Morales nach Verzögerungen in Bolivien eingetroffen
Der bolivianische Präsident Evo Morales ist nach einer ungewöhnlichen Blockade seines Flugzeugs in Europa in Bolivien eingetroffen. Morales war nach Angabe seiner Regierung auf dem Rückflug von Moskau der Luftraum von Frankreich und Portugal gesperrt worden. Grund sei der Verdacht gewesen, der frühere amerikanische Geheimdienstmitarbeiter Edward Snowden könnte an Bord sein.

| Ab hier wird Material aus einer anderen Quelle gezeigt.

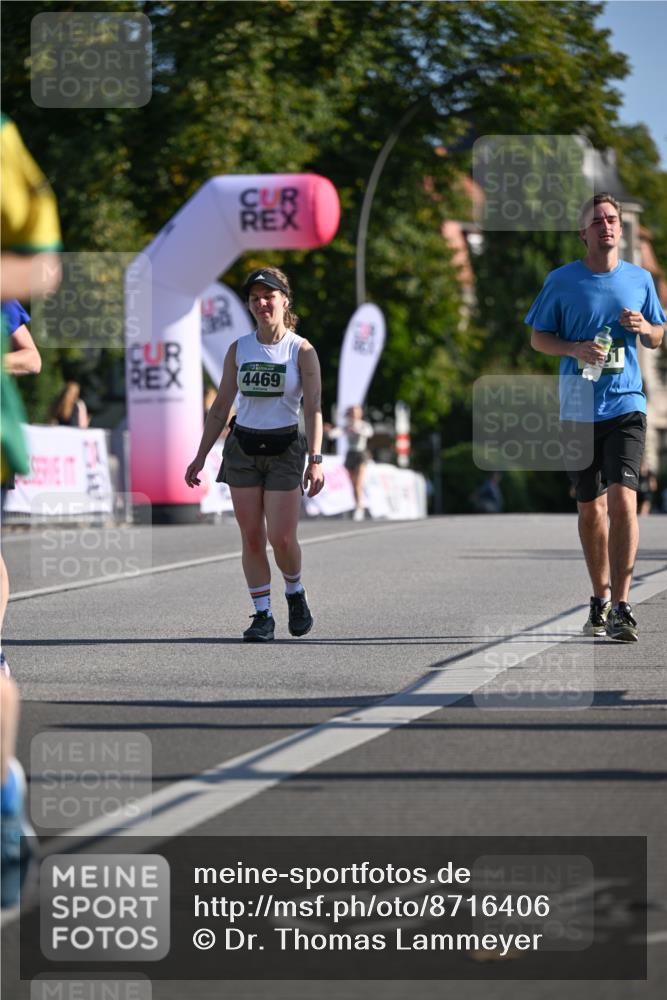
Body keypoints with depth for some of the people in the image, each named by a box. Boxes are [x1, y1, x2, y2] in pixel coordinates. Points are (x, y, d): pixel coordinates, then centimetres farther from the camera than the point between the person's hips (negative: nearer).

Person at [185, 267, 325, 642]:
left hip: (285, 449, -3)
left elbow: (314, 409, -7)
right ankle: (263, 615, 7)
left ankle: (295, 593, 19)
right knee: (252, 538, 0)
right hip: (243, 448, 3)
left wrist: (316, 460, -18)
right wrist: (200, 457, 7)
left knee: (282, 538, -8)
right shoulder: (239, 350, 6)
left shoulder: (302, 350, -3)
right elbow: (221, 407, 11)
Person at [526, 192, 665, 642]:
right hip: (579, 407, 1)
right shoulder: (562, 280, 2)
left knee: (623, 499, -15)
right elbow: (539, 336, 6)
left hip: (626, 405, -1)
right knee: (591, 506, 8)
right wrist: (576, 349, -12)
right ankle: (601, 597, 24)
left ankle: (621, 606, -18)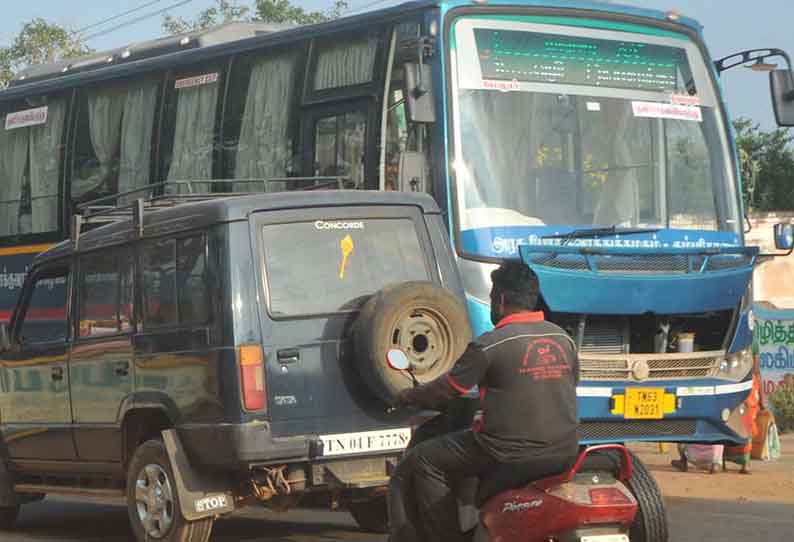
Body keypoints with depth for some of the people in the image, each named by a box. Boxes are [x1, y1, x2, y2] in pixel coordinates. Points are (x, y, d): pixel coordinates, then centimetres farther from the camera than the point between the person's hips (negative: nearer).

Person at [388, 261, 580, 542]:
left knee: (423, 461, 7)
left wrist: (409, 397, 18)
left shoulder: (490, 345, -10)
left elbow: (446, 390, -2)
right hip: (564, 453, 7)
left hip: (513, 455, -7)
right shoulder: (564, 339, 8)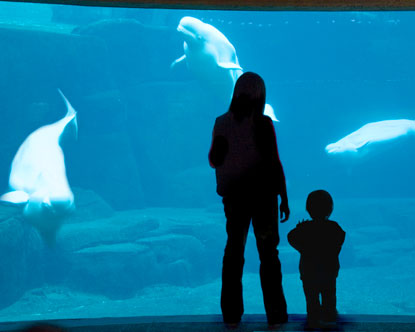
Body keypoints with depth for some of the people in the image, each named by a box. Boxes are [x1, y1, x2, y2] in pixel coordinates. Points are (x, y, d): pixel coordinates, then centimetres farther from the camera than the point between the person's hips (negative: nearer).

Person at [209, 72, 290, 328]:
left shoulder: (222, 123, -3)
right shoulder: (262, 124, -14)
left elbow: (214, 160, 6)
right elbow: (274, 164, -13)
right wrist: (284, 199, -6)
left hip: (234, 195, 3)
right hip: (262, 194, -3)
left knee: (234, 252, 13)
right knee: (268, 254, 8)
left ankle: (231, 314, 14)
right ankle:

Morales musste in Wien zwischenlanden und konnte erst nach 14-stündigem Aufenthalt weiterreisen. Snowden war offenbar nicht in seinem Flugzeug. Der Vorfall hat in Lateinamerika Empörung ausgelöst. “Das ist eine Demütigung einer Schwesternation und des südamerikanischen Kontinents”, sagte die argentinische Präsidentin Christina Fernandez. Die Umleitung des Flugzeugs des bolivianischen Präsidenten sei ein “Überrest des Kolonialismus, den wir glaubten komplett überwunden zu haben”. Luftfahrtexperten sagten, den Überflug eines Präsidentenjets zu verhindern und selbst dessen Durchsuchung sei nach internationalem Recht möglich, aber ohne Beispiel in der jüngeren Geschichte.